[EXERCISE TEXT — start]

When Shane discovered Elvis
About 16 or 17 years ago I was homeless. I would come to Ozanam Community Centre to shower and get a feed and I just kept coming back. I met up with an old country and western singer and I got to know him and we became friends. He taught me how to play guitar.
I’ve always loved Elvis and Johnny Cash, but I never knew how to play their songs. He taught me how to play them on the guitar.
I’ve got somewhere to live now but I still come here. I like it here and I like to play guitar and try to cheer people up!
When I first started learning the guitar I said they should have a music group here. There’s a lot of homeless people with a talent – just because they’re homeless doesn’t mean they’re not talented.
Music is the best thing for depression. If I ever get depressed I get my guitar out and start singing and playing my guitar and after that I’m all cheered up again.
Every day I have a new song in my head and I sing it to myself all day and that is the best therapy. Having a nice song in your head is better than any drug you can take and better than thinking negative things. It is how I deal with my depression; I don’t take drugs. I’m going well and heading to where I want to go.
About our Music Therapy program
The benefits of music and music therapy are well documented. For people experiencing homelessness and disadvantage, participation in music therapy and being part of a group making music can create a sense of achievement, belonging and capability. It provides the opportunity to build self-esteem and confidence.
Music can also be cathartic, helping to relieve the symptoms of stress, anxiety and depression. At VincentCare participants in the program become part of a community of like-minded people with the opportunity to build shared experiences.
The music group runs alternate weeks at Ozanam House and Ozanam Community Centre.

[EXERCISE TEXT — finish]
[RECORDS SHOWN — start]

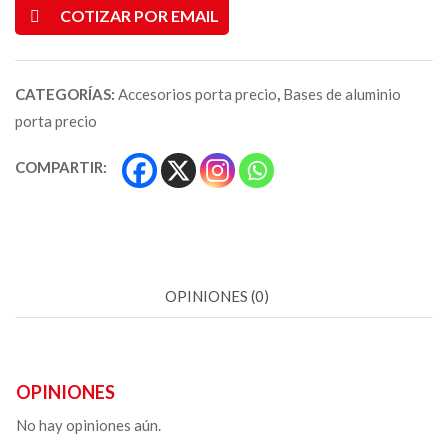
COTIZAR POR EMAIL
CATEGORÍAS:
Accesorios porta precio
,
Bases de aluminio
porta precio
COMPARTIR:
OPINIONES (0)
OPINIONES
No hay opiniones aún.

[RECORDS SHOWN — finish]
[RECORDS SHOWN — start]

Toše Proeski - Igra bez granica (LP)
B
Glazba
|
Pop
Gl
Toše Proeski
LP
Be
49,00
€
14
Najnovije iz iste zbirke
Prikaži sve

[RECORDS SHOWN — finish]

• [ASSIGNMENT]: In the text about Shane and the music therapy program, where does the music group run? These rows come from a separate source, not from the text.

• [RESULT BELOW]: It runs on alternate weeks at Ozanam House and Ozanam Community Centre.